In a 1964 letter to her sister Phyllis Powell Cook,
Dawn Powell writes:
“I am really fascinated by the aging process, even
if the victim is me. Exciting things happen to me but it all seems far away and
as if it were somebody else . . . Somebody told me humans age like trees. I had
said one seems to be about 40 for 8 or 10 yrs. and then almost overnight teeth
and hair and all age and you are 50 for about 10 yrs., then with a big clank
like a rusty chain you’re 60 and so on. Anyway, they tell me trees do this too.
The ring of the age cycle on the trunk shows up the same way — suddenly.”

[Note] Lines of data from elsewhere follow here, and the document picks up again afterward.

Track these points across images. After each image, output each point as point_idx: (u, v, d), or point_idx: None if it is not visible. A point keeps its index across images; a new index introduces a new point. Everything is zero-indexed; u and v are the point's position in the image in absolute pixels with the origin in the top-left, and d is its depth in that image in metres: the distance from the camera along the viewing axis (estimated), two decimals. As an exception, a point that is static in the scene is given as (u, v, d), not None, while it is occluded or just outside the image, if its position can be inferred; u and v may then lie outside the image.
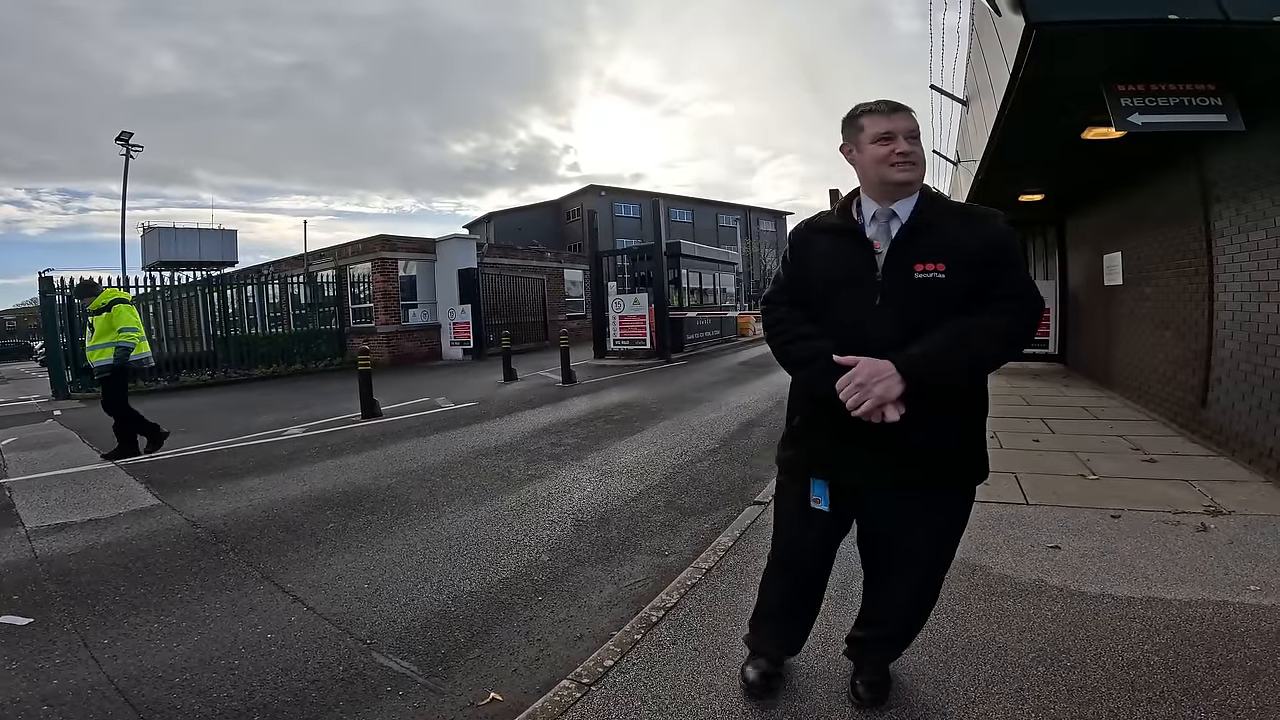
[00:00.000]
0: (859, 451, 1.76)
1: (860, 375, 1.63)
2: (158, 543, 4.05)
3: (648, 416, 8.02)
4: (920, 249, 1.69)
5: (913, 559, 1.91)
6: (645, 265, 16.82)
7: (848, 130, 1.83)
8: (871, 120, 1.76)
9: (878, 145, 1.74)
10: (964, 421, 1.78)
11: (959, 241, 1.68)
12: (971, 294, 1.66)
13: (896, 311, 1.68)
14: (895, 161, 1.71)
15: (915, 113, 1.77)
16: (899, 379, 1.59)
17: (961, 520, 1.89)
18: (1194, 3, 3.12)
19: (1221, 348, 4.89)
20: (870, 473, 1.78)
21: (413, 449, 6.61)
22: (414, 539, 3.97)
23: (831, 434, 1.80)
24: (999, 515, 3.68)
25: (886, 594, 2.02)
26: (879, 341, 1.66)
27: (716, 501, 4.50)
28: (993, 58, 4.85)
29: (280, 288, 19.42)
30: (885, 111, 1.75)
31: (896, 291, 1.69)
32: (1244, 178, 4.52)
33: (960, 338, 1.62)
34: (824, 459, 1.85)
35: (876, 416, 1.62)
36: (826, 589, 2.18)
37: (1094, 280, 8.40)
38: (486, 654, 2.65)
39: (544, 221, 47.98)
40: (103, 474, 5.94)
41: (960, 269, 1.66)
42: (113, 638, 2.84)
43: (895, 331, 1.66)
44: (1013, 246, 1.74)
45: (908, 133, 1.73)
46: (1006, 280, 1.67)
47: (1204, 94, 3.67)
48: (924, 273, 1.67)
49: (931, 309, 1.65)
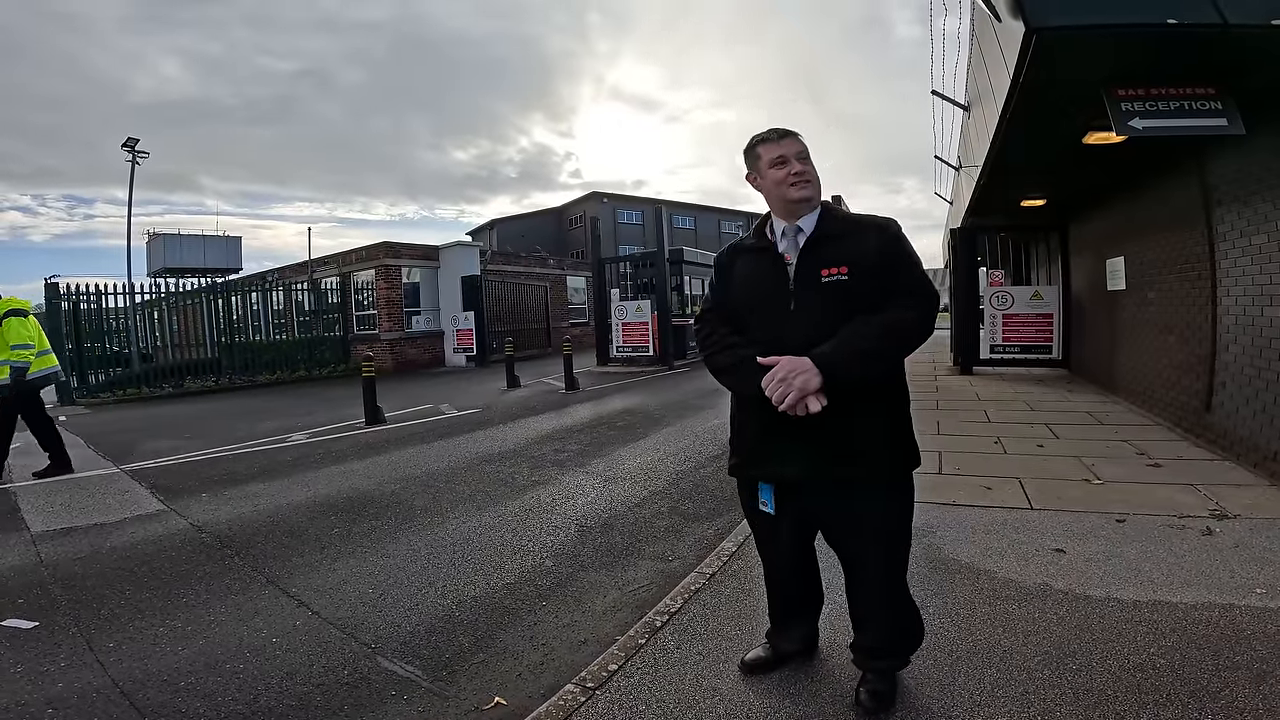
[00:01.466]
0: (792, 446, 1.88)
1: (781, 371, 1.77)
2: (163, 547, 4.06)
3: (651, 423, 8.02)
4: (825, 256, 1.87)
5: (863, 558, 2.00)
6: (648, 272, 16.83)
7: (748, 160, 2.03)
8: (766, 148, 1.97)
9: (775, 169, 1.94)
10: (887, 414, 1.90)
11: (858, 247, 1.86)
12: (875, 294, 1.82)
13: (809, 315, 1.85)
14: (792, 181, 1.90)
15: (802, 136, 1.97)
16: (816, 371, 1.74)
17: (901, 515, 1.99)
18: (1193, 7, 3.14)
19: (1225, 352, 4.88)
20: (805, 466, 1.89)
21: (417, 455, 6.62)
22: (418, 544, 3.98)
23: (765, 433, 1.94)
24: (1003, 520, 3.67)
25: (856, 599, 2.11)
26: (796, 344, 1.81)
27: (720, 507, 4.50)
28: (993, 63, 4.87)
29: (285, 294, 19.48)
30: (775, 139, 1.96)
31: (807, 297, 1.87)
32: (1246, 181, 4.52)
33: (865, 331, 1.77)
34: (760, 457, 2.00)
35: (800, 409, 1.75)
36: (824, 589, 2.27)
37: (1097, 285, 8.40)
38: (491, 658, 2.65)
39: (546, 228, 48.07)
40: (108, 479, 5.96)
41: (862, 272, 1.83)
42: (118, 641, 2.84)
43: (810, 333, 1.81)
44: (905, 249, 1.89)
45: (798, 154, 1.93)
46: (904, 279, 1.85)
47: (1204, 98, 3.69)
48: (830, 276, 1.85)
49: (840, 310, 1.82)
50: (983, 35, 5.59)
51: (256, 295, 19.01)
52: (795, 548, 2.14)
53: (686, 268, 18.48)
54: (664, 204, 29.45)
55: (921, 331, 1.86)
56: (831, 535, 2.06)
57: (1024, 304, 10.23)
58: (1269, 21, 3.07)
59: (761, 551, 2.23)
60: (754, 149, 2.00)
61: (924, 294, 1.86)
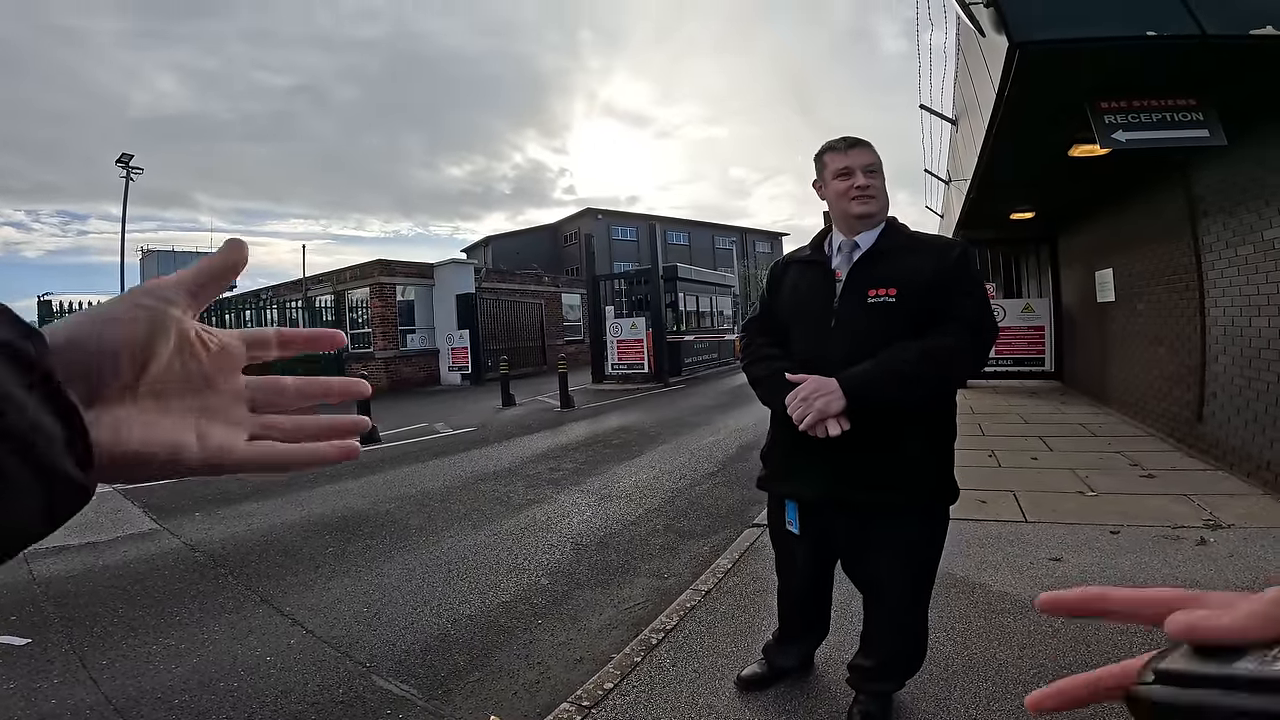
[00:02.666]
0: (812, 466, 1.83)
1: (804, 390, 1.70)
2: (156, 566, 4.04)
3: (646, 441, 8.02)
4: (875, 275, 1.78)
5: (882, 586, 1.93)
6: (642, 289, 16.88)
7: (817, 167, 1.95)
8: (832, 157, 1.87)
9: (838, 181, 1.85)
10: (923, 445, 1.79)
11: (914, 268, 1.76)
12: (925, 319, 1.72)
13: (850, 334, 1.77)
14: (854, 195, 1.81)
15: (873, 147, 1.86)
16: (840, 395, 1.65)
17: (929, 548, 1.89)
18: (1171, 19, 3.20)
19: (1215, 362, 4.93)
20: (823, 487, 1.84)
21: (411, 474, 6.59)
22: (413, 563, 3.96)
23: (788, 449, 1.89)
24: (998, 533, 3.68)
25: (869, 622, 2.05)
26: (835, 363, 1.72)
27: (715, 524, 4.49)
28: (979, 77, 4.95)
29: (279, 312, 19.46)
30: (843, 148, 1.86)
31: (850, 315, 1.79)
32: (1230, 192, 4.58)
33: (898, 358, 1.66)
34: (783, 473, 1.96)
35: (820, 431, 1.67)
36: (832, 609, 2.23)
37: (1087, 297, 8.47)
38: (486, 677, 2.64)
39: (541, 245, 48.25)
40: (100, 498, 5.88)
41: (912, 294, 1.73)
42: (111, 659, 2.83)
43: (849, 353, 1.72)
44: (966, 274, 1.77)
45: (865, 167, 1.82)
46: (954, 305, 1.72)
47: (1186, 109, 3.75)
48: (876, 297, 1.76)
49: (883, 332, 1.72)
50: (968, 50, 5.68)
51: (251, 313, 19.01)
52: (812, 570, 2.09)
53: (681, 284, 18.52)
54: (658, 220, 29.58)
55: (963, 363, 1.75)
56: (849, 562, 2.01)
57: (1016, 317, 10.29)
58: (1247, 31, 3.13)
59: (779, 569, 2.20)
60: (821, 156, 1.91)
61: (973, 324, 1.72)
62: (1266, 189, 4.13)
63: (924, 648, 2.03)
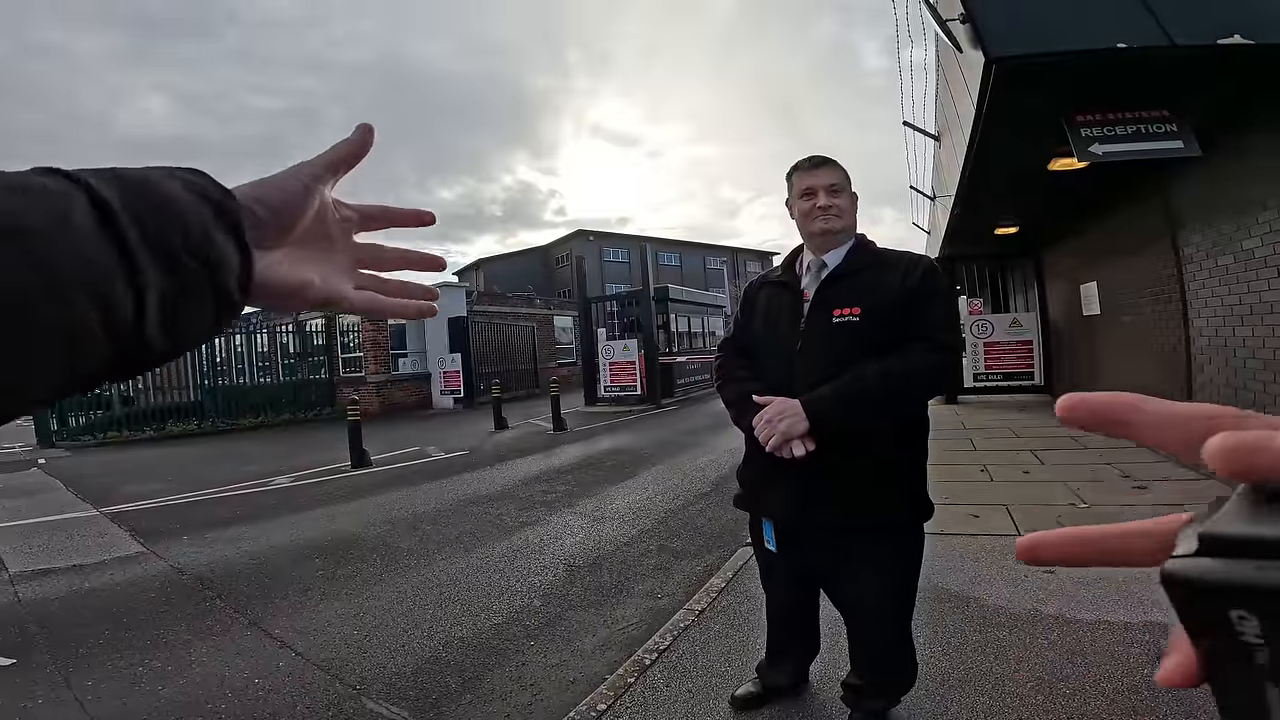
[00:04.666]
0: (780, 486, 1.83)
1: (768, 413, 1.70)
2: (143, 588, 3.99)
3: (640, 462, 7.98)
4: (840, 295, 1.78)
5: (860, 607, 1.92)
6: (634, 311, 16.91)
7: (787, 187, 1.96)
8: (799, 177, 1.89)
9: (803, 200, 1.86)
10: (891, 465, 1.78)
11: (880, 286, 1.75)
12: (891, 337, 1.70)
13: (815, 355, 1.76)
14: (816, 214, 1.82)
15: (840, 166, 1.88)
16: (803, 416, 1.65)
17: (908, 567, 1.88)
18: (1140, 31, 3.28)
19: (1201, 373, 4.97)
20: (790, 508, 1.83)
21: (403, 498, 6.53)
22: (404, 586, 3.91)
23: (759, 470, 1.89)
24: (991, 547, 3.67)
25: (853, 643, 2.03)
26: (801, 385, 1.72)
27: (709, 544, 4.46)
28: (959, 93, 5.04)
29: (269, 337, 19.37)
30: (808, 167, 1.87)
31: (815, 336, 1.79)
32: (1208, 202, 4.66)
33: (859, 378, 1.65)
34: (753, 492, 1.97)
35: (785, 452, 1.67)
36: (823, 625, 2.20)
37: (1073, 311, 8.56)
38: (478, 699, 2.60)
39: (533, 268, 48.33)
40: (87, 521, 5.84)
41: (877, 312, 1.72)
42: (96, 680, 2.79)
43: (814, 376, 1.72)
44: (932, 290, 1.75)
45: (828, 187, 1.83)
46: (919, 323, 1.71)
47: (1159, 120, 3.82)
48: (841, 317, 1.75)
49: (848, 352, 1.71)
50: (948, 66, 5.79)
51: (241, 337, 18.91)
52: (793, 588, 2.08)
53: (673, 305, 18.59)
54: (649, 241, 29.74)
55: (925, 382, 1.73)
56: (825, 583, 2.00)
57: (1003, 331, 10.38)
58: (1214, 40, 3.20)
59: (764, 586, 2.19)
60: (790, 176, 1.93)
61: (936, 341, 1.70)
62: (1243, 199, 4.21)
63: (913, 666, 2.00)
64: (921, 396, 1.79)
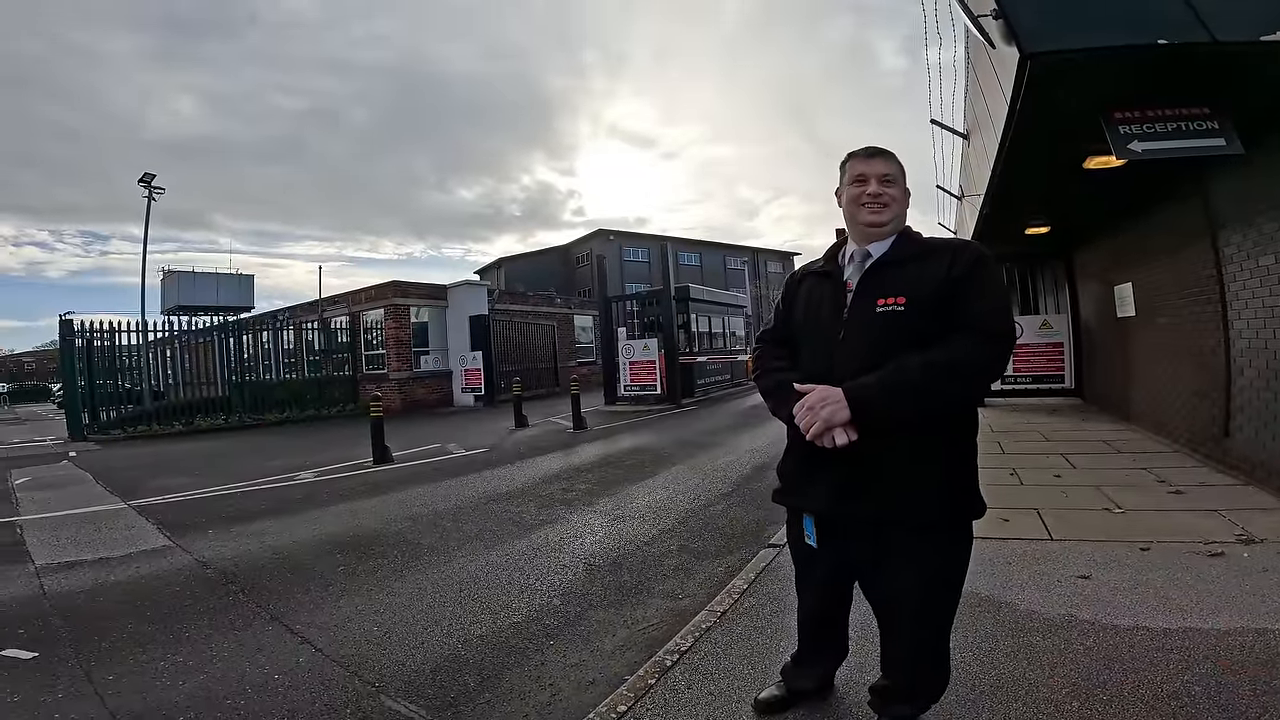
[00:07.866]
0: (822, 478, 1.79)
1: (810, 400, 1.68)
2: (167, 582, 4.04)
3: (660, 461, 7.95)
4: (884, 284, 1.74)
5: (899, 606, 1.83)
6: (654, 310, 16.88)
7: (840, 174, 1.93)
8: (852, 164, 1.86)
9: (853, 187, 1.84)
10: (936, 460, 1.71)
11: (926, 276, 1.70)
12: (937, 327, 1.65)
13: (858, 345, 1.72)
14: (865, 202, 1.79)
15: (895, 159, 1.84)
16: (845, 404, 1.62)
17: (951, 566, 1.79)
18: (1182, 27, 3.16)
19: (1240, 376, 4.81)
20: (832, 500, 1.79)
21: (424, 494, 6.56)
22: (424, 583, 3.91)
23: (801, 462, 1.85)
24: (1023, 551, 3.58)
25: (887, 644, 1.95)
26: (843, 376, 1.68)
27: (730, 545, 4.41)
28: (990, 90, 4.93)
29: (295, 334, 19.65)
30: (863, 155, 1.85)
31: (859, 326, 1.75)
32: (1249, 202, 4.51)
33: (903, 368, 1.60)
34: (795, 486, 1.92)
35: (827, 440, 1.65)
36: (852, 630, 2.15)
37: (1106, 313, 8.35)
38: (497, 698, 2.58)
39: (553, 267, 48.45)
40: (115, 515, 5.95)
41: (920, 303, 1.67)
42: (118, 674, 2.82)
43: (857, 364, 1.68)
44: (977, 278, 1.68)
45: (880, 176, 1.80)
46: (965, 313, 1.65)
47: (1200, 118, 3.69)
48: (884, 307, 1.71)
49: (892, 342, 1.66)
50: (978, 63, 5.66)
51: (267, 334, 19.21)
52: (829, 588, 2.02)
53: (693, 305, 18.50)
54: (670, 241, 29.67)
55: (970, 375, 1.64)
56: (865, 580, 1.93)
57: (1033, 334, 10.17)
58: (1258, 38, 3.09)
59: (798, 586, 2.12)
60: (844, 164, 1.89)
61: (984, 330, 1.62)
62: (1287, 198, 4.06)
63: (946, 671, 1.91)
64: (967, 389, 1.71)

Of course, to read the rings you have to cut down
the tree. In her novel The Locusts Have No
King (1948), Powell writes: “I used to think old age was a kind of feather
bed you gradually sank down into, but it’s not. It’s a goddam stone wall you
butt your head into till it cracks.”
[The passage from her letter is found in Selected Letters of Dawn Powell, 1913-1965
(ed. Tim Page, Henry Holt, 1999.]
2 comments:
Charles de Gaulle said that old age is a shipwreck. An example:
I just got a shirt colorfully emblazoned with the Hanna Barbera adventure characters I loved when I was a kid - Jonny Quest, Birdman, the Mighty Mightor, the Impossibles, Space Ghost etc. I'm going to wear it Monday to greet my class back from Christmas vacation, and I know that not one of my fourth graders will recognize a single character. (Indeed, I'll probably have to take up valuable time explaining just who the Herculoids were.)
Likely not exactly what de Gaulle had in mind, but he had his island and I have mine.
Yet Murray Cahill is forty years old when The Locusts begin. Few of us now would count old age as beginning in one's early forties, and I don't know how many would have then. Still, he had something of a point--age seems to be more the stone wall than the feather bed.